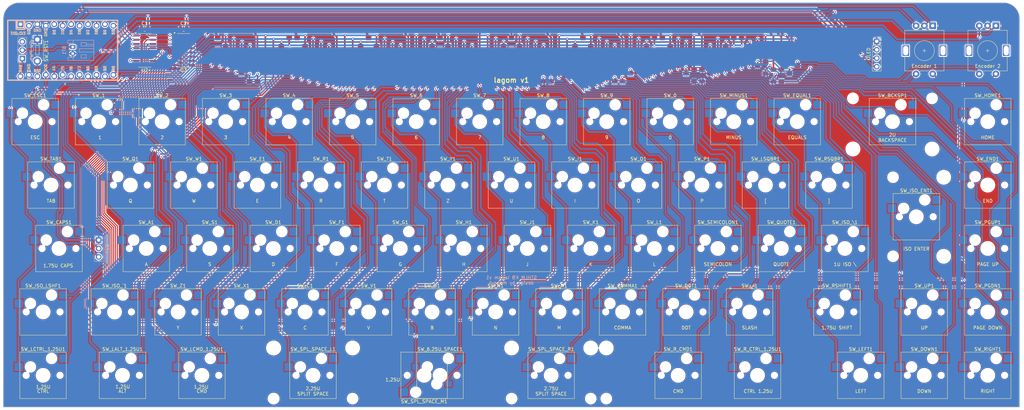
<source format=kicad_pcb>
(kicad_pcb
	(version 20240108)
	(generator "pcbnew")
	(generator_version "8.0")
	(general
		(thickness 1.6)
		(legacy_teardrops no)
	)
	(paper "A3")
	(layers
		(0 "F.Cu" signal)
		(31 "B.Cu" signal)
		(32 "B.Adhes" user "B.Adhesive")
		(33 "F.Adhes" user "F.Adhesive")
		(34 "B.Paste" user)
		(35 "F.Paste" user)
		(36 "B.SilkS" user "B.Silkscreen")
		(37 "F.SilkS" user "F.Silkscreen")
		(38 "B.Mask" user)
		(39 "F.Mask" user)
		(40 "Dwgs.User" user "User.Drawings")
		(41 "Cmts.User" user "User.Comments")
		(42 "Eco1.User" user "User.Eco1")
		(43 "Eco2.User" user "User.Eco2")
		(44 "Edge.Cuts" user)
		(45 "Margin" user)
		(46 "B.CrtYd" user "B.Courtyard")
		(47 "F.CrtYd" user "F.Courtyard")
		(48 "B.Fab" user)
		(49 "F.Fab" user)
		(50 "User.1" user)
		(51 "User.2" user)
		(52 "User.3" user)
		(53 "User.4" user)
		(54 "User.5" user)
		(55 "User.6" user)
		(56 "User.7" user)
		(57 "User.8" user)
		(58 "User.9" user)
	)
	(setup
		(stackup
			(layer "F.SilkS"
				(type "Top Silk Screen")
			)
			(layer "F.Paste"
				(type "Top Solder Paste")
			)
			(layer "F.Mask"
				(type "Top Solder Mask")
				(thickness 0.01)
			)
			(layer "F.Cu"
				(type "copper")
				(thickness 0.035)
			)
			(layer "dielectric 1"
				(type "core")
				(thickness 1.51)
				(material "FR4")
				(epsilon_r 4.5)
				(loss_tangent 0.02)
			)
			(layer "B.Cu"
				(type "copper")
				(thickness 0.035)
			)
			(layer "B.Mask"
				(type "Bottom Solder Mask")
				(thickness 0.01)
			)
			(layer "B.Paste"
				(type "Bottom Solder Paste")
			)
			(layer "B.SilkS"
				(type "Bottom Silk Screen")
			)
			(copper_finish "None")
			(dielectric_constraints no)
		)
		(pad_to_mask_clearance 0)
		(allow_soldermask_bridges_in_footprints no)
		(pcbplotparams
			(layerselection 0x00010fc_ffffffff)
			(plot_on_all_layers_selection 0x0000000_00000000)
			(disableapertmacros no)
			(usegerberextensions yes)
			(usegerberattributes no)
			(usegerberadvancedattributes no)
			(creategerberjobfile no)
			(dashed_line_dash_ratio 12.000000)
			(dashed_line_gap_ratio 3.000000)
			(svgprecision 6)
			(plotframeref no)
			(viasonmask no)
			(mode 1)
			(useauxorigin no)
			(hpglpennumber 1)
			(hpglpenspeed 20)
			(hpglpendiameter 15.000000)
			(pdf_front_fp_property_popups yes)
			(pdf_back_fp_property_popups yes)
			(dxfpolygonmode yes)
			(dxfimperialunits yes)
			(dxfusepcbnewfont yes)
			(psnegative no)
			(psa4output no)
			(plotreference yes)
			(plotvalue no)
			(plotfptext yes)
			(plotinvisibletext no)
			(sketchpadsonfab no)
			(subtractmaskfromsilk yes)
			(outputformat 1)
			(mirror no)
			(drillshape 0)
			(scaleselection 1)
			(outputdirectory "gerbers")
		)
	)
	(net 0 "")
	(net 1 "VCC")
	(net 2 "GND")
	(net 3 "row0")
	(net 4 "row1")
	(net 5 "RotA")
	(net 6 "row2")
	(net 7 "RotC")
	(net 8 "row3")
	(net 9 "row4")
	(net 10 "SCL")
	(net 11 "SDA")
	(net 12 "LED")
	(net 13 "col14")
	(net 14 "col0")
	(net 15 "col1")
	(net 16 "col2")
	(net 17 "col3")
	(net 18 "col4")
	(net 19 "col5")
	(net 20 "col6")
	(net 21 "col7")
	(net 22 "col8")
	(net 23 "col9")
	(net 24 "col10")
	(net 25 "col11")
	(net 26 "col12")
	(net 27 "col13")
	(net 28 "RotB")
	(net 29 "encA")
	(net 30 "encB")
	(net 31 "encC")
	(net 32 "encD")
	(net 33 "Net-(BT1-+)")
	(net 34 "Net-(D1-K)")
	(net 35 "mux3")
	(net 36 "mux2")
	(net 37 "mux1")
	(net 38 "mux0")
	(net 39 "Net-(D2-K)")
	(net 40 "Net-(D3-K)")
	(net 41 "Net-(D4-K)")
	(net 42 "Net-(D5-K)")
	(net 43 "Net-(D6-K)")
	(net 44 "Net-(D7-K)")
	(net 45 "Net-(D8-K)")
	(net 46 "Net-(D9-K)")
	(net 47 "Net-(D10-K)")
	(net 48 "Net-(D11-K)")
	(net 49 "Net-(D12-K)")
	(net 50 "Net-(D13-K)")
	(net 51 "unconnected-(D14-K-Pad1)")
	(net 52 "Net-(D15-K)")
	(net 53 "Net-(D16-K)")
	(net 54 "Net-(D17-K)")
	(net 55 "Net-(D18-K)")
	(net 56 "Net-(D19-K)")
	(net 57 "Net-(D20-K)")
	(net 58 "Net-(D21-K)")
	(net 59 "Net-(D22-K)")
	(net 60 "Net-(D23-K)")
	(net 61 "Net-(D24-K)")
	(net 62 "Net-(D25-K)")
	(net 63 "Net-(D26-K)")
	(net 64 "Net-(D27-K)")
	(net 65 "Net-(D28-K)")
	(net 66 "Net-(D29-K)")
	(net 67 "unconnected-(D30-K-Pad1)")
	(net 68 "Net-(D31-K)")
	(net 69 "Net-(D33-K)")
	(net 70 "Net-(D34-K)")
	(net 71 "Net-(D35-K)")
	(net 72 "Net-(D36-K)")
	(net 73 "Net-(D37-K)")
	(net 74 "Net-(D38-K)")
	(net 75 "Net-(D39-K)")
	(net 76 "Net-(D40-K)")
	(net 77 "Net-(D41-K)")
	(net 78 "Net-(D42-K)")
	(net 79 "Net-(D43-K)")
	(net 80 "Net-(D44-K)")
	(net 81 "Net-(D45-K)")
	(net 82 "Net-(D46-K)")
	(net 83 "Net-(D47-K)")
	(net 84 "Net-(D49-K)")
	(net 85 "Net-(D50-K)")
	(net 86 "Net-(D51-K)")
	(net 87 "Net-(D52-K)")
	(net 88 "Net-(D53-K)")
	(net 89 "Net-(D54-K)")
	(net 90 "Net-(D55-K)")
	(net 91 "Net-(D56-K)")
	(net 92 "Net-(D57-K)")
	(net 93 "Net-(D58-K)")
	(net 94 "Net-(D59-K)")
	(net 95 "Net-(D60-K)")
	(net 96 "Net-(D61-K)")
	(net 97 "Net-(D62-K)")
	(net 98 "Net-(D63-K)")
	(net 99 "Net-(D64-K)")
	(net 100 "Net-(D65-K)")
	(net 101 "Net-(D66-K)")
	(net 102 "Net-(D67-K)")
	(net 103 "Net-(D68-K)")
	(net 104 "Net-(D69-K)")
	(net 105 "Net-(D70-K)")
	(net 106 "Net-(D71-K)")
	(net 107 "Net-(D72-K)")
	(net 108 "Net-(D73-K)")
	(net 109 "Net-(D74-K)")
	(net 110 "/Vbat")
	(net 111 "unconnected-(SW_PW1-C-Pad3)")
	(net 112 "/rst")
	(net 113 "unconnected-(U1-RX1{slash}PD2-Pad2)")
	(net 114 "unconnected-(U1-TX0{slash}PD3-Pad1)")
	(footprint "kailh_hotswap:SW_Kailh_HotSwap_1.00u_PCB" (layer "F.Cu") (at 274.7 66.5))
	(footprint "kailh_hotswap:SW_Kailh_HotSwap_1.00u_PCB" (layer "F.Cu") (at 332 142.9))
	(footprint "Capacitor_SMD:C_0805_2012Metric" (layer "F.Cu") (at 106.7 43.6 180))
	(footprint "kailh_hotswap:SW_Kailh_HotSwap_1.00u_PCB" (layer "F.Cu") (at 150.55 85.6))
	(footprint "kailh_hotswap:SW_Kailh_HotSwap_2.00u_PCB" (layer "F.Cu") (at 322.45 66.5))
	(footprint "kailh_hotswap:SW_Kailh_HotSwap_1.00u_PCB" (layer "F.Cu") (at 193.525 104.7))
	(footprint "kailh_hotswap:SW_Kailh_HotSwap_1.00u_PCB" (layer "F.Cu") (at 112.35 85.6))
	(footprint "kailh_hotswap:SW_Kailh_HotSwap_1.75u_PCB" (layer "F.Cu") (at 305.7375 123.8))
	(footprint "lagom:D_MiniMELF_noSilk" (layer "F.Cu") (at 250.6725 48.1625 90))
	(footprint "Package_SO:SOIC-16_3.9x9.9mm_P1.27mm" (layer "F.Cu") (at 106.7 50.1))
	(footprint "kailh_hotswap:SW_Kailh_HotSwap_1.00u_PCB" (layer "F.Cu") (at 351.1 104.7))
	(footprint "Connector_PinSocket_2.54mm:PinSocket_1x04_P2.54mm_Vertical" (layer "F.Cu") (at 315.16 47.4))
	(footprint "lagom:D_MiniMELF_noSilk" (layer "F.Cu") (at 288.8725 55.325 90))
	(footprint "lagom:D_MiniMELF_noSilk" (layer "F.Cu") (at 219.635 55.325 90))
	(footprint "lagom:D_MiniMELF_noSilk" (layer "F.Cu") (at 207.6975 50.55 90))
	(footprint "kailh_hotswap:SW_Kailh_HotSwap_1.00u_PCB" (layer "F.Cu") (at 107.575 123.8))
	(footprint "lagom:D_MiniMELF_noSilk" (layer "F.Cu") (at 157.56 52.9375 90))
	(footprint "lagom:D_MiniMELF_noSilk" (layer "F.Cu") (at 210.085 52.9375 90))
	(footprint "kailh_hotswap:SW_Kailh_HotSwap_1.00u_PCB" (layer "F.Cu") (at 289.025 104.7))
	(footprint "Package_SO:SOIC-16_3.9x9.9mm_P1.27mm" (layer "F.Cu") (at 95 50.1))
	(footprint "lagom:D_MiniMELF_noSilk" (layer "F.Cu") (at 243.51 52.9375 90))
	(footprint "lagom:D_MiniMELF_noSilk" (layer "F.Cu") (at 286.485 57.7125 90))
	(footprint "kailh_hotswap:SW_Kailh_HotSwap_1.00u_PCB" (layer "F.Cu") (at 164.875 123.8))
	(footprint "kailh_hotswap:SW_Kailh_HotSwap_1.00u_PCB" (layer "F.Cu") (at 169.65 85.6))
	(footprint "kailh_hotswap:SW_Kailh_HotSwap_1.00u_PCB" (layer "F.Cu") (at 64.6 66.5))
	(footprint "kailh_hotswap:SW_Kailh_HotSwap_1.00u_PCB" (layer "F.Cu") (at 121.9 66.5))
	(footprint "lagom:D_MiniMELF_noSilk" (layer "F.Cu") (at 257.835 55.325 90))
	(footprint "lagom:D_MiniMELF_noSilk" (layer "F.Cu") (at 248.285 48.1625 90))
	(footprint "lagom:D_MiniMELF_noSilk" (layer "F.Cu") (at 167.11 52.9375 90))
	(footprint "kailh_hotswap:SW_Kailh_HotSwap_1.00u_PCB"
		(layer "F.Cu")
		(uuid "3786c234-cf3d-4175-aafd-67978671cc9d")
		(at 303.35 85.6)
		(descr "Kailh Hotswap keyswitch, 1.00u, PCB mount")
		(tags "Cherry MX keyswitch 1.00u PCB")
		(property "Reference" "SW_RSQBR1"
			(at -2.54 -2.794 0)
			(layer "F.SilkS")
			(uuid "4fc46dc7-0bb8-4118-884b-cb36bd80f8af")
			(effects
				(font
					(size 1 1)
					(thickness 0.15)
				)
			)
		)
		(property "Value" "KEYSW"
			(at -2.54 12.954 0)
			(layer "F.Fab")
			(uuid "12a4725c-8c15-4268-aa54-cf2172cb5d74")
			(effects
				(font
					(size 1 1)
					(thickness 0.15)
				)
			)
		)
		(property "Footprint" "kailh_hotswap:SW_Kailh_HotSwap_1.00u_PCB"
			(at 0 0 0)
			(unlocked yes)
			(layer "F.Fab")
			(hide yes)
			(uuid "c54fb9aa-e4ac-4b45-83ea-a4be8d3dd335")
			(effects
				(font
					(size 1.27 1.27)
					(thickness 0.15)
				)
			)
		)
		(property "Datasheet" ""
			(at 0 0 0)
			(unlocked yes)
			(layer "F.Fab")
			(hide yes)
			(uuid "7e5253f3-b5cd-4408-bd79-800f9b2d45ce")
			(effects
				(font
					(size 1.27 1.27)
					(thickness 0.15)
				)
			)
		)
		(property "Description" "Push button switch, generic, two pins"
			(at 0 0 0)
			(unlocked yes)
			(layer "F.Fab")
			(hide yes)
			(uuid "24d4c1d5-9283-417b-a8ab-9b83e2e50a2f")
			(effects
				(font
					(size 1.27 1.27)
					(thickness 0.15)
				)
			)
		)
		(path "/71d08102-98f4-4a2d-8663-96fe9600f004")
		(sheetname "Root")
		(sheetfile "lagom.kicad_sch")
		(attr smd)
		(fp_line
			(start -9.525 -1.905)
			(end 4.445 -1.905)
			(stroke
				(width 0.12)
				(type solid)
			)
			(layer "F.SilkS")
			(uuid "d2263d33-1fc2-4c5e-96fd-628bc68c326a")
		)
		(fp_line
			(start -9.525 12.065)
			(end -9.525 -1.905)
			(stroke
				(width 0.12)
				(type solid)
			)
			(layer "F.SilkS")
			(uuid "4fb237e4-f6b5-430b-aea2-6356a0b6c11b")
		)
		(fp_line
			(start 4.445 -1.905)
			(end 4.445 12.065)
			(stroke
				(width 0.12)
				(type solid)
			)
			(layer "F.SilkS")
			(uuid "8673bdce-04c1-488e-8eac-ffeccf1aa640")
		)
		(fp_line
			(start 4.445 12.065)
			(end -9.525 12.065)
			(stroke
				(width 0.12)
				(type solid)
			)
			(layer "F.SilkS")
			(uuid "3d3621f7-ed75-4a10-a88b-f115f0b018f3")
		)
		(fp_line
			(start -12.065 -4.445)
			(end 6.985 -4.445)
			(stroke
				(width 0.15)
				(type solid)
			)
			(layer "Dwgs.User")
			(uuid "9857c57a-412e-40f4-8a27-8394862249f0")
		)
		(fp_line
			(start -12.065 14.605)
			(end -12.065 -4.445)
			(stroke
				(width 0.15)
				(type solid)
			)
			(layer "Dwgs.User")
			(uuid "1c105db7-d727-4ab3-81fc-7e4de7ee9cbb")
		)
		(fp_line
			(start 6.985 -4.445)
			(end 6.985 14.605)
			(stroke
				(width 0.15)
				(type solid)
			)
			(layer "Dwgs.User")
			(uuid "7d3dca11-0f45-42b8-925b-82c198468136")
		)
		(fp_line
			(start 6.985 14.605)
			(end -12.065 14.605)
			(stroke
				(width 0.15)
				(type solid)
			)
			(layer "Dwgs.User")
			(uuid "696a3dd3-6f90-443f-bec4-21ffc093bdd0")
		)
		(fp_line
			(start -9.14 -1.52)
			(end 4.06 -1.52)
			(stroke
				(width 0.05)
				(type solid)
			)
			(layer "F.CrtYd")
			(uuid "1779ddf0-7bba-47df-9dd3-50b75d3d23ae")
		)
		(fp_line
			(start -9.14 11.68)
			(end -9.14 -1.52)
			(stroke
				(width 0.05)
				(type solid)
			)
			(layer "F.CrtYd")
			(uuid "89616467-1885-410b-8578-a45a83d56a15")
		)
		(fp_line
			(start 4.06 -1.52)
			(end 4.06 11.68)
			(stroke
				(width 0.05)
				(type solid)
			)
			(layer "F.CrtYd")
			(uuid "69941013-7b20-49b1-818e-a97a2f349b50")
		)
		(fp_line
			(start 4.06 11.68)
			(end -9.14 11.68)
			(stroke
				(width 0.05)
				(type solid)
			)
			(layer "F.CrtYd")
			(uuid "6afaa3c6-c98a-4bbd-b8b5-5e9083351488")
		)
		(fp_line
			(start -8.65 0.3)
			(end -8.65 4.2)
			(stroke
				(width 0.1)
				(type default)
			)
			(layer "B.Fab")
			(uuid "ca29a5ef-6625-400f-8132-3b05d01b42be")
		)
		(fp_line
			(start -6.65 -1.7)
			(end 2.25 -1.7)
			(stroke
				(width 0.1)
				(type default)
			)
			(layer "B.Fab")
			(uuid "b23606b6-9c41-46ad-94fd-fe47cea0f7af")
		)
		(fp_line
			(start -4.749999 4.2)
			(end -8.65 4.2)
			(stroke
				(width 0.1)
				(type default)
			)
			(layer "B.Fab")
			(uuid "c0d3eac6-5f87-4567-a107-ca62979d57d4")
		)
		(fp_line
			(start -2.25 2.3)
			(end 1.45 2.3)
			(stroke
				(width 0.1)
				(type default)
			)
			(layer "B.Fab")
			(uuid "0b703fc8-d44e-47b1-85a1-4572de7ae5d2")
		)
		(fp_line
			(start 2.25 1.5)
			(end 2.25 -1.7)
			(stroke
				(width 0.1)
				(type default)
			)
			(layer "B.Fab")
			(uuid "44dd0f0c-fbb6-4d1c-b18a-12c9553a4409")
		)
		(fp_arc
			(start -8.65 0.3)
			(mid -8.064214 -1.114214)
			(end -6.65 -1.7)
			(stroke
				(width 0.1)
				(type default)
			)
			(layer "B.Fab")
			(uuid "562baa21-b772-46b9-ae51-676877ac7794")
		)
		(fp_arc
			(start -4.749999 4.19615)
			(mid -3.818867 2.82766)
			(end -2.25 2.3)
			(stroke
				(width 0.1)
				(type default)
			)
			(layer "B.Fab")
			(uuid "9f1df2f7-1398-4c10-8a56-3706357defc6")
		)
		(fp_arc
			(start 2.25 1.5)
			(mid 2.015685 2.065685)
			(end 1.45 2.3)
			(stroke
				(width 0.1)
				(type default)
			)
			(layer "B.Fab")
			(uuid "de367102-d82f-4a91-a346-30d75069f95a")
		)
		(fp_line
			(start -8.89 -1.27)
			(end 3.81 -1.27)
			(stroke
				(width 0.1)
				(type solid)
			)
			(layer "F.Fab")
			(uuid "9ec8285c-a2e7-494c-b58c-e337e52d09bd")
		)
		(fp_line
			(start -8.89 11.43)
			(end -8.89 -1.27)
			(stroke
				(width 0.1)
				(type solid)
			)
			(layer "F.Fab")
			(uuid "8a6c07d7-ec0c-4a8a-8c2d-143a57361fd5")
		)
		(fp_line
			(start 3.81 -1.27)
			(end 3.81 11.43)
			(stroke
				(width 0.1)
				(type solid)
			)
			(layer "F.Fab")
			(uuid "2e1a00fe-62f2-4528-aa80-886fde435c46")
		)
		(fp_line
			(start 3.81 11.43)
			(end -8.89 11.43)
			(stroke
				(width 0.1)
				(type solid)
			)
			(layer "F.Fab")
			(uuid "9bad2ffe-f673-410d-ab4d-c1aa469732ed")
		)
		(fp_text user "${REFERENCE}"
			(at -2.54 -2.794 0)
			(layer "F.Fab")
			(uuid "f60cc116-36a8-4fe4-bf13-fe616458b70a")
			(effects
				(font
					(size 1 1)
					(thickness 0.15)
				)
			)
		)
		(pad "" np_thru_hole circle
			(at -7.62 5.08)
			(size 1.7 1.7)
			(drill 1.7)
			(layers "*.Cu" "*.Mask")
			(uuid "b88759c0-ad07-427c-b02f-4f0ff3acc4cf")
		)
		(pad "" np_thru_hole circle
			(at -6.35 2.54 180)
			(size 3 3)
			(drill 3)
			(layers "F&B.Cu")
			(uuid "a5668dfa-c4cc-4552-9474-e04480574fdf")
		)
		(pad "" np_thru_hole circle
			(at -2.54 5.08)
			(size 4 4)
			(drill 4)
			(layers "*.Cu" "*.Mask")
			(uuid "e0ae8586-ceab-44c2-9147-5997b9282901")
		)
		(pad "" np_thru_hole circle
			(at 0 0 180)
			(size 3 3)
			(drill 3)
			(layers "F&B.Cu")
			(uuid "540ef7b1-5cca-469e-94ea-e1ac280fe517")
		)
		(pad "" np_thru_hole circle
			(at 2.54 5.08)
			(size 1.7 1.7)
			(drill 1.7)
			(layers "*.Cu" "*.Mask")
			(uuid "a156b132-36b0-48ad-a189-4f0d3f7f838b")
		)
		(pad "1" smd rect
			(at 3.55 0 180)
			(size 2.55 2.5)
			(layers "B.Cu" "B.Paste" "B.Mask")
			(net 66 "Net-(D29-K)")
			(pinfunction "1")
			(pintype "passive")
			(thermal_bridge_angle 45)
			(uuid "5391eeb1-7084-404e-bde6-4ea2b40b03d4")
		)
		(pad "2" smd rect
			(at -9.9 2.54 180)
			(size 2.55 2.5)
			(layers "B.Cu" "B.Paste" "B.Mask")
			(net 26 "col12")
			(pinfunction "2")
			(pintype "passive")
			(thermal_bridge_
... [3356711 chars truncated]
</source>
★ ★ ★
PROBLEM REQUIREMENTS:
Your answer should be one number, the count of lines in the records that contain the word "lagom".

RESPONSE TO THE TASK:
12